[Collected data entries]
╔══

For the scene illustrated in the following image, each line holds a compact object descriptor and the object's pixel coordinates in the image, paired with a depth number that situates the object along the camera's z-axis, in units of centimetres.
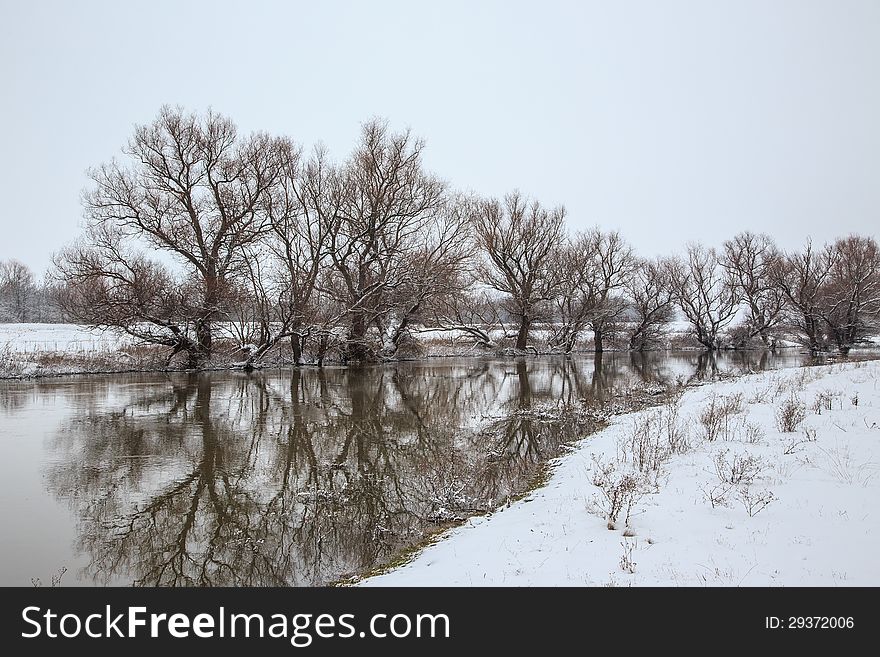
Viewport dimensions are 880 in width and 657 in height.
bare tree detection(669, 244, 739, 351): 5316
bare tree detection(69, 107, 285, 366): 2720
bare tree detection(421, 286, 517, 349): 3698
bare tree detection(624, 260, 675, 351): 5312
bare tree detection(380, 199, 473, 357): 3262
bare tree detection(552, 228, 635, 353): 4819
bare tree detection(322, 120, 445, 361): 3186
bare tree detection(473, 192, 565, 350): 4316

╚══

#### Problem to solve
Give back each of the records above word for word, apart from the pictures.

#### Output for this task
For the scene illustrated in the following image, each line holds a compact object descriptor and the object's pixel coordinates in the image, paired with a depth number that situates the object along the camera's z-axis, in units of centimetres.
Viewport dimensions are 880 in width and 657 in height.
bare tree detection(669, 244, 739, 351): 5316
bare tree detection(69, 107, 285, 366): 2720
bare tree detection(421, 286, 517, 349): 3698
bare tree detection(624, 260, 675, 351): 5312
bare tree detection(380, 199, 473, 357): 3262
bare tree detection(552, 228, 635, 353): 4819
bare tree detection(322, 120, 445, 361): 3186
bare tree detection(473, 192, 565, 350): 4316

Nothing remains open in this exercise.